• [Exercise aim] For every line in the material, print that line exactly.

• [Input data]
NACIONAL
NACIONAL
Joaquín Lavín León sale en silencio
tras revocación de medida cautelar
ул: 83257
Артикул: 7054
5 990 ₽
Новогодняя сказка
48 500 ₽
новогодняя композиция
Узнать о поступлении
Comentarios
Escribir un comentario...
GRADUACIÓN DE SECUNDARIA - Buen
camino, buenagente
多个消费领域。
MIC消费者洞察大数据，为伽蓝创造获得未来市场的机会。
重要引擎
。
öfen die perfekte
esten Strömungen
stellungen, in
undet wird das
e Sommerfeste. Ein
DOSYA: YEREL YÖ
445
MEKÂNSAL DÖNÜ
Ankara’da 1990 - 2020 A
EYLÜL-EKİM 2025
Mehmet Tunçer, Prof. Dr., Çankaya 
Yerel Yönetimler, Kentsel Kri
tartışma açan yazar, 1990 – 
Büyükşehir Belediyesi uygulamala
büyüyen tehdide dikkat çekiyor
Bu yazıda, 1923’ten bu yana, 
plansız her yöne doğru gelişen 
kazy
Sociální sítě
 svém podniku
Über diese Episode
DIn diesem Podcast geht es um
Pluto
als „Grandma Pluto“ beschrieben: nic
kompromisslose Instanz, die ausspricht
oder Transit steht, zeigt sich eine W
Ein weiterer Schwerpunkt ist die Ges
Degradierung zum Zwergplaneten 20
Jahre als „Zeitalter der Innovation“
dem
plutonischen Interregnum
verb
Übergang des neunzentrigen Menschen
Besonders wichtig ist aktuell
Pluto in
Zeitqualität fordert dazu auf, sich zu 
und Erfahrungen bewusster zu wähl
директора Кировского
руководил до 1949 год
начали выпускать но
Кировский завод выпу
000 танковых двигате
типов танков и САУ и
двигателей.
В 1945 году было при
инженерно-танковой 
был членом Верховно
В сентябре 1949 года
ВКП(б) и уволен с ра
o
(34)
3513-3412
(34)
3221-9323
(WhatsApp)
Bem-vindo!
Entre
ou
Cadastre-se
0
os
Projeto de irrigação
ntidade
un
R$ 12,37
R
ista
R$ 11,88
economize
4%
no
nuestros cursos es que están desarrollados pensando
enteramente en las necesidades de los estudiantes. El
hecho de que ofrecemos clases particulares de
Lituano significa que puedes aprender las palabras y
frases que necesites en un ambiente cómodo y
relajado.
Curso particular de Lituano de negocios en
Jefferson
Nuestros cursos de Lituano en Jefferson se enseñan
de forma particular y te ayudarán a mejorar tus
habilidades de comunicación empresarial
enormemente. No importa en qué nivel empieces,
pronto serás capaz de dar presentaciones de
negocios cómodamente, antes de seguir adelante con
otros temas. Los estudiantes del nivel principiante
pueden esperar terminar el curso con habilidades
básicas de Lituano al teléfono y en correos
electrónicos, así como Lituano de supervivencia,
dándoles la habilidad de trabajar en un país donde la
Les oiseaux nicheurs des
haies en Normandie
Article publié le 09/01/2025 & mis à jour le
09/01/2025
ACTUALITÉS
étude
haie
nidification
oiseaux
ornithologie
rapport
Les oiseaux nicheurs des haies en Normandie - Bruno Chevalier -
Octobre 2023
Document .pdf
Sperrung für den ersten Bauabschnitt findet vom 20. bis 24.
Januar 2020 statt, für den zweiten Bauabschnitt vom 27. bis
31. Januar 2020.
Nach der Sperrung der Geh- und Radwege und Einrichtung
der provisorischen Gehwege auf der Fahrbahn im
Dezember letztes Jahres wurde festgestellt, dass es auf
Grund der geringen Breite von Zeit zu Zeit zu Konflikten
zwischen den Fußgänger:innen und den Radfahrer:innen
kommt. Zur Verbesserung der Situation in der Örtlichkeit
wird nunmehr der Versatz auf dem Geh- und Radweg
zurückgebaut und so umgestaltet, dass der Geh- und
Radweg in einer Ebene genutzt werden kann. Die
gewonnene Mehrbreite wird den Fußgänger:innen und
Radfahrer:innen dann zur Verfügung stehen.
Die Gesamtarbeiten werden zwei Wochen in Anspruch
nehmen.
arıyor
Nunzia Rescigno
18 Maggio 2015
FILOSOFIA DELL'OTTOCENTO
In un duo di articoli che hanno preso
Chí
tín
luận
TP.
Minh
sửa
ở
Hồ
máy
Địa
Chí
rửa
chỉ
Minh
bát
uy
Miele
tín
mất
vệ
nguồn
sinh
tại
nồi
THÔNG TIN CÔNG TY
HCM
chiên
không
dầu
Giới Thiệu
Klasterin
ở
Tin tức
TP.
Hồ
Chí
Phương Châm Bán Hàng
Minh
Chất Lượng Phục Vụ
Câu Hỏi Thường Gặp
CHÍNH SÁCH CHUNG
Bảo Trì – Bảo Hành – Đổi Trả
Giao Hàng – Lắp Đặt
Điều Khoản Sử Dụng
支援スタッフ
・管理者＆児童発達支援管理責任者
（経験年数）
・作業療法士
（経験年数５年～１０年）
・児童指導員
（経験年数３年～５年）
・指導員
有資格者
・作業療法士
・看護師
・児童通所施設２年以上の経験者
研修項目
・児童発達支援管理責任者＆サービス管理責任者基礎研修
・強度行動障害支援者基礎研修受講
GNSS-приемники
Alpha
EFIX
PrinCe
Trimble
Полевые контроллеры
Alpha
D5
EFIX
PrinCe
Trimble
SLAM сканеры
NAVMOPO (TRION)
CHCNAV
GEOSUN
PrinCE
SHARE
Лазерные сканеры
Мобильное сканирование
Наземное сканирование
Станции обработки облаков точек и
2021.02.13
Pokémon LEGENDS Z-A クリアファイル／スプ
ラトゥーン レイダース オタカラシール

• [Written reply]
NACIONAL
NACIONAL
Joaquín Lavín León sale en silencio
tras revocación de medida cautelar
ул: 83257
Артикул: 7054
5 990 ₽
Новогодняя сказка
48 500 ₽
новогодняя композиция
Узнать о поступлении
Comentarios
Escribir un comentario...
GRADUACIÓN DE SECUNDARIA - Buen
camino, buenagente
多个消费领域。
MIC消费者洞察大数据，为伽蓝创造获得未来市场的机会。
重要引擎
。
öfen die perfekte
esten Strömungen
stellungen, in
undet wird das
e Sommerfeste. Ein
DOSYA: YEREL YÖ
445
MEKÂNSAL DÖNÜ
Ankara’da 1990 - 2020 A
EYLÜL-EKİM 2025
Mehmet Tunçer, Prof. Dr., Çankaya 
Yerel Yönetimler, Kentsel Kri
tartışma açan yazar, 1990 – 
Büyükşehir Belediyesi uygulamala
büyüyen tehdide dikkat çekiyor
Bu yazıda, 1923’ten bu yana, 
plansız her yöne doğru gelişen 
kazy
Sociální sítě
 svém podniku
Über diese Episode
DIn diesem Podcast geht es um
Pluto
als „Grandma Pluto“ beschrieben: nic
kompromisslose Instanz, die ausspricht
oder Transit steht, zeigt sich eine W
Ein weiterer Schwerpunkt ist die Ges
Degradierung zum Zwergplaneten 20
Jahre als „Zeitalter der Innovation“
dem
plutonischen Interregnum
verb
Übergang des neunzentrigen Menschen
Besonders wichtig ist aktuell
Pluto in
Zeitqualität fordert dazu auf, sich zu 
und Erfahrungen bewusster zu wähl
директора Кировского
руководил до 1949 год
начали выпускать но
Кировский завод выпу
000 танковых двигате
типов танков и САУ и
двигателей.
В 1945 году было при
инженерно-танковой 
был членом Верховно
В сентябре 1949 года
ВКП(б) и уволен с ра
o
(34)
3513-3412
(34)
3221-9323
(WhatsApp)
Bem-vindo!
Entre
ou
Cadastre-se
0
os
Projeto de irrigação
ntidade
un
R$ 12,37
R
ista
R$ 11,88
economize
4%
no
nuestros cursos es que están desarrollados pensando
enteramente en las necesidades de los estudiantes. El
hecho de que ofrecemos clases particulares de
Lituano significa que puedes aprender las palabras y
frases que necesites en un ambiente cómodo y
relajado.
Curso particular de Lituano de negocios en
Jefferson
Nuestros cursos de Lituano en Jefferson se enseñan
de forma particular y te ayudarán a mejorar tus
habilidades de comunicación empresarial
enormemente. No importa en qué nivel empieces,
pronto serás capaz de dar presentaciones de
negocios cómodamente, antes de seguir adelante con
otros temas. Los estudiantes del nivel principiante
pueden esperar terminar el curso con habilidades
básicas de Lituano al teléfono y en correos
electrónicos, así como Lituano de supervivencia,
dándoles la habilidad de trabajar en un país donde la
Les oiseaux nicheurs des
haies en Normandie
Article publié le 09/01/2025 & mis à jour le
09/01/2025
ACTUALITÉS
étude
haie
nidification
oiseaux
ornithologie
rapport
Les oiseaux nicheurs des haies en Normandie - Bruno Chevalier -
Octobre 2023
Document .pdf
Sperrung für den ersten Bauabschnitt findet vom 20. bis 24.
Januar 2020 statt, für den zweiten Bauabschnitt vom 27. bis
31. Januar 2020.
Nach der Sperrung der Geh- und Radwege und Einrichtung
der provisorischen Gehwege auf der Fahrbahn im
Dezember letztes Jahres wurde festgestellt, dass es auf
Grund der geringen Breite von Zeit zu Zeit zu Konflikten
zwischen den Fußgänger:innen und den Radfahrer:innen
kommt. Zur Verbesserung der Situation in der Örtlichkeit
wird nunmehr der Versatz auf dem Geh- und Radweg
zurückgebaut und so umgestaltet, dass der Geh- und
Radweg in einer Ebene genutzt werden kann. Die
gewonnene Mehrbreite wird den Fußgänger:innen und
Radfahrer:innen dann zur Verfügung stehen.
Die Gesamtarbeiten werden zwei Wochen in Anspruch
nehmen.
arıyor
Nunzia Rescigno
18 Maggio 2015
FILOSOFIA DELL'OTTOCENTO
In un duo di articoli che hanno preso
Chí
tín
luận
TP.
Minh
sửa
ở
Hồ
máy
Địa
Chí
rửa
chỉ
Minh
bát
uy
Miele
tín
mất
vệ
nguồn
sinh
tại
nồi
THÔNG TIN CÔNG TY
HCM
chiên
không
dầu
Giới Thiệu
Klasterin
ở
Tin tức
TP.
Hồ
Chí
Phương Châm Bán Hàng
Minh
Chất Lượng Phục Vụ
Câu Hỏi Thường Gặp
CHÍNH SÁCH CHUNG
Bảo Trì – Bảo Hành – Đổi Trả
Giao Hàng – Lắp Đặt
Điều Khoản Sử Dụng
支援スタッフ
・管理者＆児童発達支援管理責任者
（経験年数）
・作業療法士
（経験年数５年～１０年）
・児童指導員
（経験年数３年～５年）
・指導員
有資格者
・作業療法士
・看護師
・児童通所施設２年以上の経験者
研修項目
・児童発達支援管理責任者＆サービス管理責任者基礎研修
・強度行動障害支援者基礎研修受講
GNSS-приемники
Alpha
EFIX
PrinCe
Trimble
Полевые контроллеры
Alpha
D5
EFIX
PrinCe
Trimble
SLAM сканеры
NAVMOPO (TRION)
CHCNAV
GEOSUN
PrinCE
SHARE
Лазерные сканеры
Мобильное сканирование
Наземное сканирование
Станции обработки облаков точек и
2021.02.13
Pokémon LEGENDS Z-A クリアファイル／スプ
ラトゥーン レイダース オタカラシール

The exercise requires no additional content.